SNA National Language Support

Microsoft® Host Integration Server 2000 is composed of many components, including 3270 Client, 5250 Client, NetView services, MSMQ-MQSeries bridge, COM Transaction Integrator, and OLE DB providers. In past versions of SNA Server, most components used a variety of methods for supporting different national languages and character sets and for converting between EBCDIC host character code sets and ANSI code pages for the PC. For East Asia languages such as Japanese, Korean, and Chinese, the TrnsDT API was used for double-byte character stream (DBCS) conversions. For other languages, a component's own proprietary functions were often used for single-byte character stream (SBCS) conversions. It was common for two components or applications to use different functions for converting strings from EBCDIC to ANSI and from ANSI to EBCDIC. The methods used were quite varied and the code page support was not entirely consistent across products.
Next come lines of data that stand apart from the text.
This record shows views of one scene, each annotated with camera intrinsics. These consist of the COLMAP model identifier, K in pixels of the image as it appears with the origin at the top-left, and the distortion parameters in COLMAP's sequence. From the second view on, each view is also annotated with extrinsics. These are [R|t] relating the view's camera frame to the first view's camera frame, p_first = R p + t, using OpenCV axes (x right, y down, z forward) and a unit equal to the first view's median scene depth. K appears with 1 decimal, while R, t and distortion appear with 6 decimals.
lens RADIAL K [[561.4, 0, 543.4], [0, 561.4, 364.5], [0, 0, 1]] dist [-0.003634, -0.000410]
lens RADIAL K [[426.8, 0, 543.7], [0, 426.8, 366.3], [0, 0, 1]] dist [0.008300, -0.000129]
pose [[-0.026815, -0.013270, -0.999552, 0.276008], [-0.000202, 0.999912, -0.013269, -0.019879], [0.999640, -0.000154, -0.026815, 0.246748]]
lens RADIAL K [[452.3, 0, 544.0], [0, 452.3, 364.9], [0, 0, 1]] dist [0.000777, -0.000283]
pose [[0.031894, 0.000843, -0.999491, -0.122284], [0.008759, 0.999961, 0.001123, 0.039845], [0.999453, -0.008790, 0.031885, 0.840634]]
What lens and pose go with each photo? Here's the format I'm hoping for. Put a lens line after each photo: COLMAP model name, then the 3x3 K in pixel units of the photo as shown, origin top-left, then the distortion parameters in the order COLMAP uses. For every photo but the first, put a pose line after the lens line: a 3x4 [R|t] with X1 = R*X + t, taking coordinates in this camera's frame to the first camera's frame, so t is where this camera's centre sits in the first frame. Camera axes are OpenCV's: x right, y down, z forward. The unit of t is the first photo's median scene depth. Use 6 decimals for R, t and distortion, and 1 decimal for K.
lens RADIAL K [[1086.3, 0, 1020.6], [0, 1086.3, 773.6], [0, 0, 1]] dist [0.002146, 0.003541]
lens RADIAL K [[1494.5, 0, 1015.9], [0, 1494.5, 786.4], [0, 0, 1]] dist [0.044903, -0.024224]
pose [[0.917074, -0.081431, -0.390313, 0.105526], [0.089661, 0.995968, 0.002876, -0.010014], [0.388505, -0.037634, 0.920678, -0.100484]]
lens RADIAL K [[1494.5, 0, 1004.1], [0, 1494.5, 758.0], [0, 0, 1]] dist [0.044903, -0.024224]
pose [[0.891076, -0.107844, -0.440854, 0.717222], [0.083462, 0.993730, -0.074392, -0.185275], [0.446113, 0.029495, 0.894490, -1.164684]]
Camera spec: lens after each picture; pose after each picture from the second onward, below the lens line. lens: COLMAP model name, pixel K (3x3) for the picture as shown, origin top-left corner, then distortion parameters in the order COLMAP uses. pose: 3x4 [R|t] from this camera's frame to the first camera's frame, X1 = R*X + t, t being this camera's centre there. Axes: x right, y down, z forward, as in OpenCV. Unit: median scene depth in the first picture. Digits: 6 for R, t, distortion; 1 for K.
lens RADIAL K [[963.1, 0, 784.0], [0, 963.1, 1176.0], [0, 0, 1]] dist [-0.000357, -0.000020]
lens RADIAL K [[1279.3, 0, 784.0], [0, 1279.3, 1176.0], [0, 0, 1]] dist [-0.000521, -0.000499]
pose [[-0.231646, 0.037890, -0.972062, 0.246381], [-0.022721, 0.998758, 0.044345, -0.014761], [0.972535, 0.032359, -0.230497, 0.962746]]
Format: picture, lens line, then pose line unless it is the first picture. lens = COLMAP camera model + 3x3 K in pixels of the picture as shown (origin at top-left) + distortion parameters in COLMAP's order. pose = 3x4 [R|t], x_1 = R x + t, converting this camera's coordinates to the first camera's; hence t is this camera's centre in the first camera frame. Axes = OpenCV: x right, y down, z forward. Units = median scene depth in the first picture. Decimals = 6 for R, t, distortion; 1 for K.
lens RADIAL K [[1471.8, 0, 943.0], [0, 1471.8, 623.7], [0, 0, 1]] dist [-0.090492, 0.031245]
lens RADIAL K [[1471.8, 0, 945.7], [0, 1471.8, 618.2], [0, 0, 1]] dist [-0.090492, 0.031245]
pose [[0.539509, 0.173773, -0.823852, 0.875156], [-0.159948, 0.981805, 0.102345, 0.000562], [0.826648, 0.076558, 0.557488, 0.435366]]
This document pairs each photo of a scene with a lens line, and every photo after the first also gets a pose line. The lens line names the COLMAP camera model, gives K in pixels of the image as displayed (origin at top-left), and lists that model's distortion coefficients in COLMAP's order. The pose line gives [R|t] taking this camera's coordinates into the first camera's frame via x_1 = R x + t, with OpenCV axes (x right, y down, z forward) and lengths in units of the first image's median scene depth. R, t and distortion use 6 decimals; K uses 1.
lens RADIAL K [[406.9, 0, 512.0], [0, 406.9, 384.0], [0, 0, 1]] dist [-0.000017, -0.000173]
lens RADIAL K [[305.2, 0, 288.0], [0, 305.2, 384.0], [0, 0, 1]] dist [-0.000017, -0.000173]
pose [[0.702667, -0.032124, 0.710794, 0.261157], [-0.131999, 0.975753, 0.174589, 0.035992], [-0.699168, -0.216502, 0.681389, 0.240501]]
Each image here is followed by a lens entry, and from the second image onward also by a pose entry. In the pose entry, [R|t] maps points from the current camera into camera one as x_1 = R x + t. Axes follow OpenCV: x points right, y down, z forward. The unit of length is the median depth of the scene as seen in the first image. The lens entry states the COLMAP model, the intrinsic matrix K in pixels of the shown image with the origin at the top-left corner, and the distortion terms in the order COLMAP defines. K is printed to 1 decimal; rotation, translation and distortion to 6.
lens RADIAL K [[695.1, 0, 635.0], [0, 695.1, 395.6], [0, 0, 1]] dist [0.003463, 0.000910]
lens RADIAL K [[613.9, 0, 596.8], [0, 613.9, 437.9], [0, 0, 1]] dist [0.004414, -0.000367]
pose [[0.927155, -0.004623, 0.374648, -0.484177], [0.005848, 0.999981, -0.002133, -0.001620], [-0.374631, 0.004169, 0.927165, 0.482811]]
All of this changed with the release of SNA Server version 3.0 which introduced a standard SNA National Language Support (SNANLS) API for supporting national languages. The SNANLS API was developed to standardize the way in which national languages and locales are supported on SNA Server. SNANLS was designed to handle string conversion necessary for supporting a wide range of host and PC code pages. The new components developed for SNA Server 3.0 and later, such as the Host Print Service and Shared Folders Service, use SNANLS API to convert strings from EBCDIC to ANSI and from ANSI to EBCDIC.

The SNA National Language Support API is the standard means to convert strings in Host Integration Server 2000, SNA Server 4.0, and SNA Server 3.0. SNANLS presents a single interface to applications that need strings converted from one code page to another. These conversions may be EBCDIC-to-ANSI, ANSI-to-EBCDIC, EBCDIC-to OEM code pages, OEM-to-EBCDIC, EBCDIC-to-ISO code pages, and ISO-to-EBCDIC. Additionally, SNANLS supports the broadest possible range of host and PC code page conversions.

SNANLS provides a uniform interface for programmers, hiding the details and difficulties of string conversion. SNANLS supports both SBCS and DBCS conversions. The actual string conversion is handled by two other lower-level APIs. For SBCS conversions, SNANLS uses the system-provided Win32® NLS API that is resident on Microsoft Windows® XP, Windows 2000, Windows NT® 4.0, and Windows NT 3.51. For use on Windows Millennium Edition, Windows 98, and Windows 95 systems, Host Integration Server 2000 and SNA Server include a version of the SNANLS DLL which provides integrated support for NLS and Unicode conversions. For DBCS conversions, SNANLS uses the TrnsDT API developed by the SNA Server team. The TrnsDT API is installed with Host Integration Server 2000, SNA Server 4.0, and SNA Server 3.0.

SNANLS is supported on Windows XP, Windows 2000, Windows NT, Windows Millennium Edition, Windows 98, and Windows 95. The goal for all future development is to use only SNANLS.